## MATERIAL PROVIDED

● ● ● ● ●

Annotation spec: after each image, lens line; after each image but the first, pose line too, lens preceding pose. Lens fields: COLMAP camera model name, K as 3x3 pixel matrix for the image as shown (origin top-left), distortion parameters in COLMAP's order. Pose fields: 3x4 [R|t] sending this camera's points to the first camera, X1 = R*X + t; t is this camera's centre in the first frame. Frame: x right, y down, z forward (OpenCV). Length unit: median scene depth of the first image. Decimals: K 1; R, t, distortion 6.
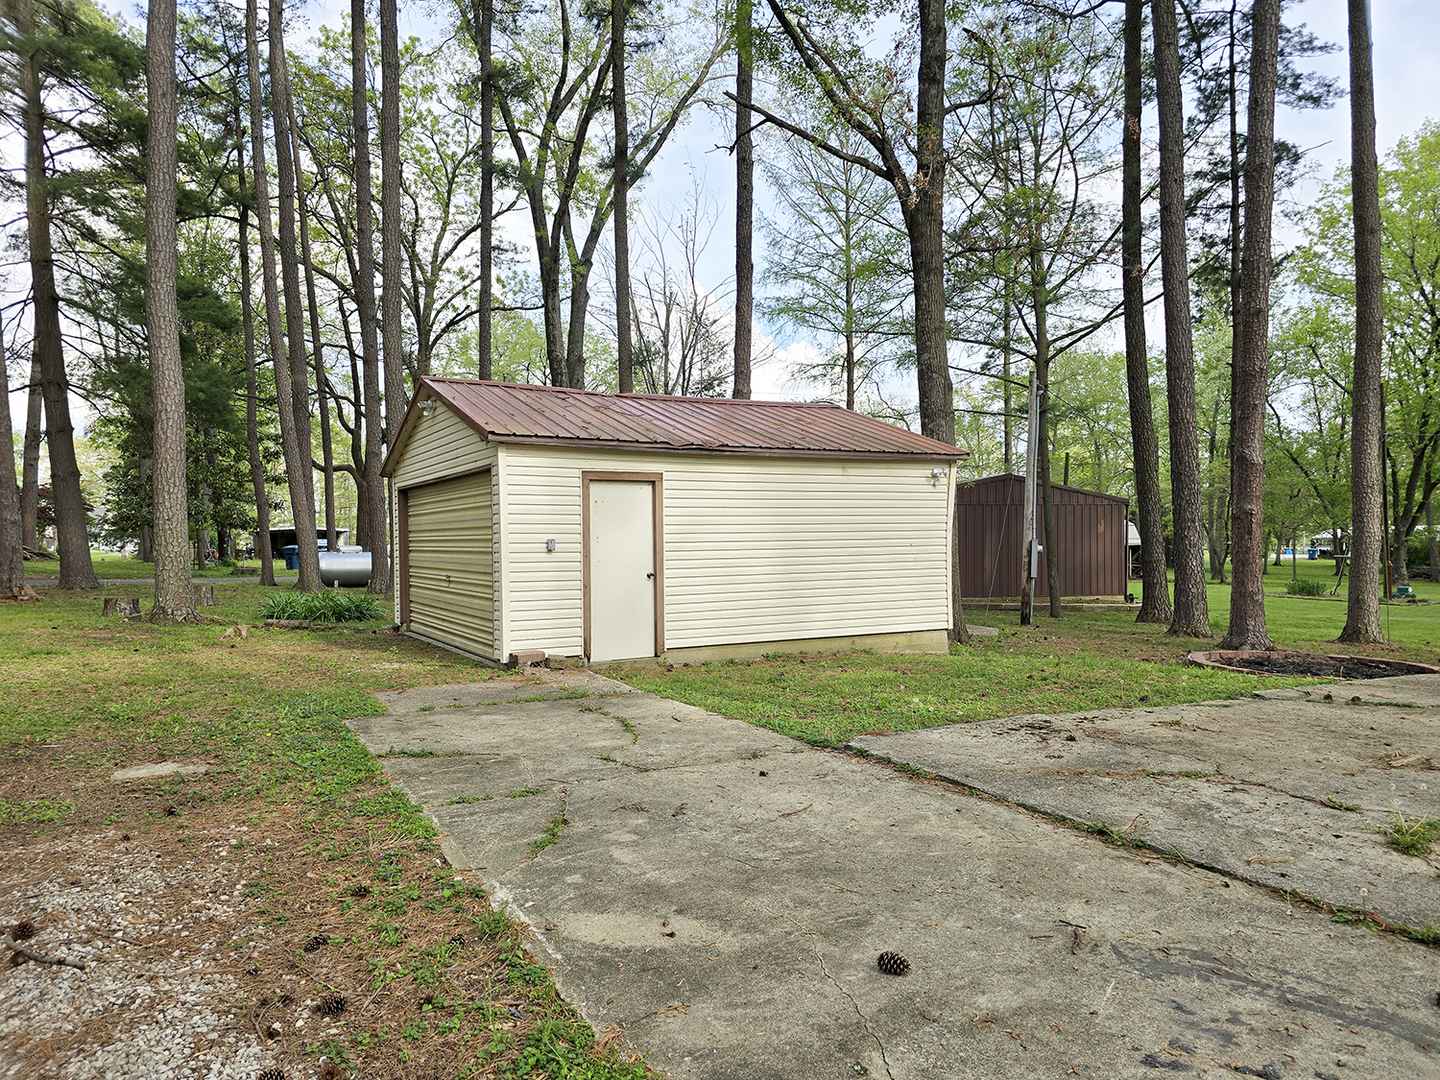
lens RADIAL K [[961.4, 0, 727.8], [0, 961.4, 538.2], [0, 0, 1]] dist [0.068867, -0.066692]
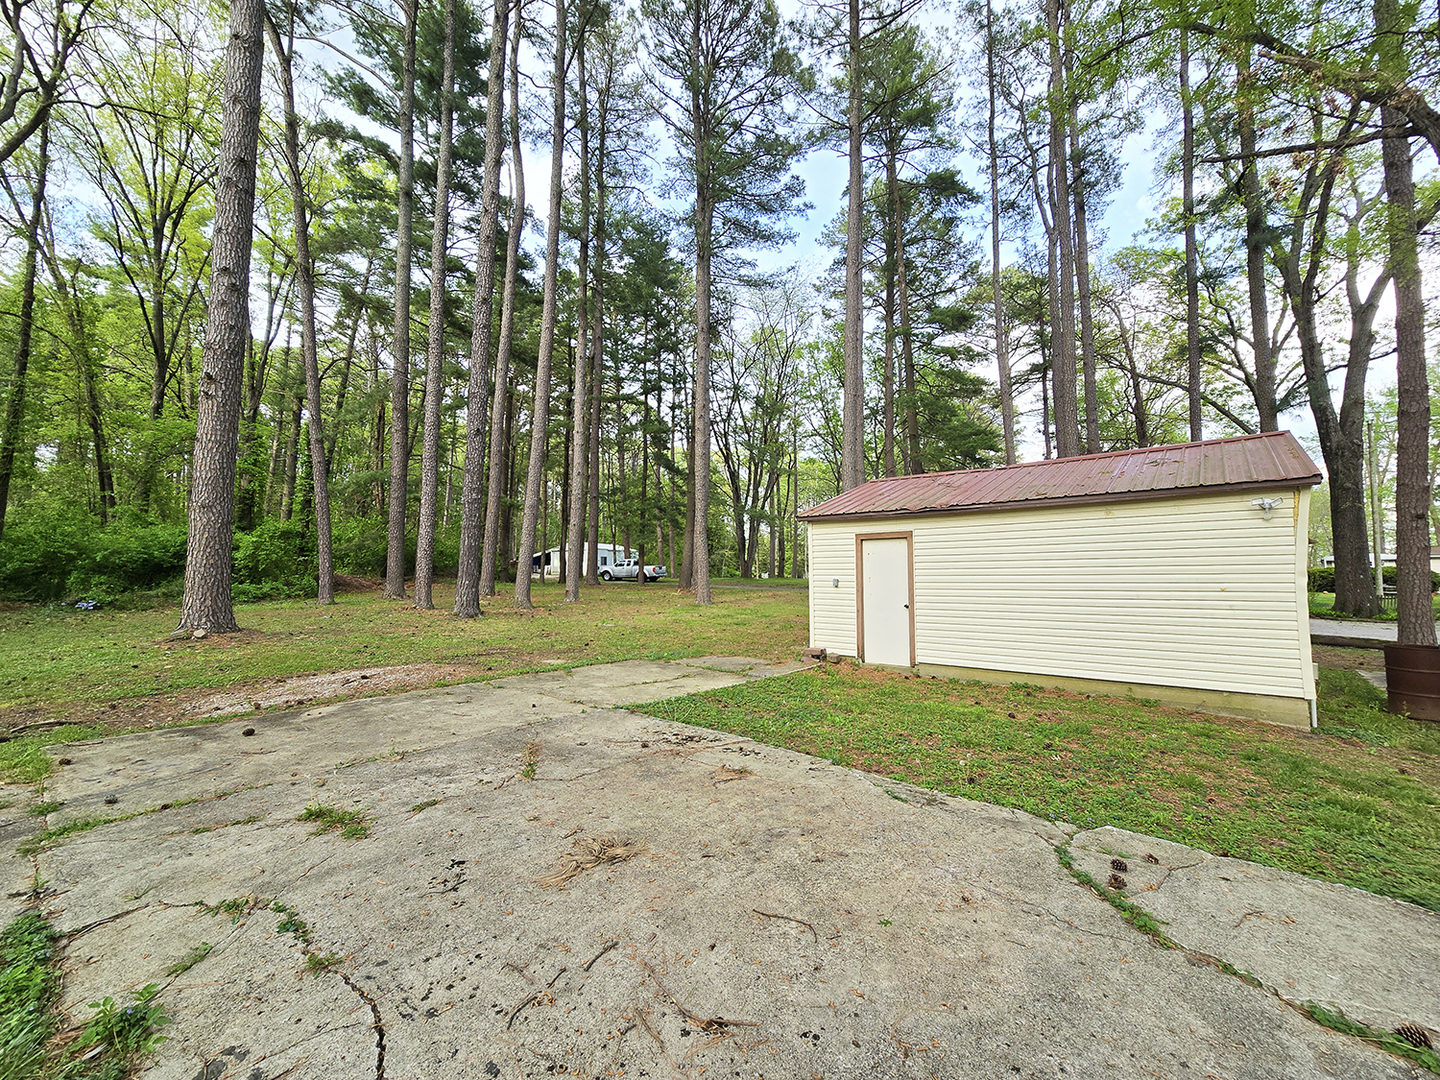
lens RADIAL K [[592.9, 0, 717.9], [0, 592.9, 538.5], [0, 0, 1]] dist [-0.004583, -0.000766]
pose [[0.342272, -0.050807, -0.938226, 1.323437], [-0.002912, 0.998475, -0.055131, -0.022716], [0.939596, 0.021602, 0.341602, 0.972121]]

● ● ● ● ●

## TASK PROMPT
Give back the material word for word, without images.

## COMPLETED EXERCISE
Annotation spec: after each image, lens line; after each image but the first, pose line too, lens preceding pose. Lens fields: COLMAP camera model name, K as 3x3 pixel matrix for the image as shown (origin top-left), distortion parameters in COLMAP's order. Pose fields: 3x4 [R|t] sending this camera's points to the first camera, X1 = R*X + t; t is this camera's centre in the first frame. Frame: x right, y down, z forward (OpenCV). Length unit: median scene depth of the first image. Decimals: K 1; R, t, distortion 6.
lens RADIAL K [[961.4, 0, 727.8], [0, 961.4, 538.2], [0, 0, 1]] dist [0.068867, -0.066692]
lens RADIAL K [[592.9, 0, 717.9], [0, 592.9, 538.5], [0, 0, 1]] dist [-0.004583, -0.000766]
pose [[0.342272, -0.050807, -0.938226, 1.323437], [-0.002912, 0.998475, -0.055131, -0.022716], [0.939596, 0.021602, 0.341602, 0.972121]]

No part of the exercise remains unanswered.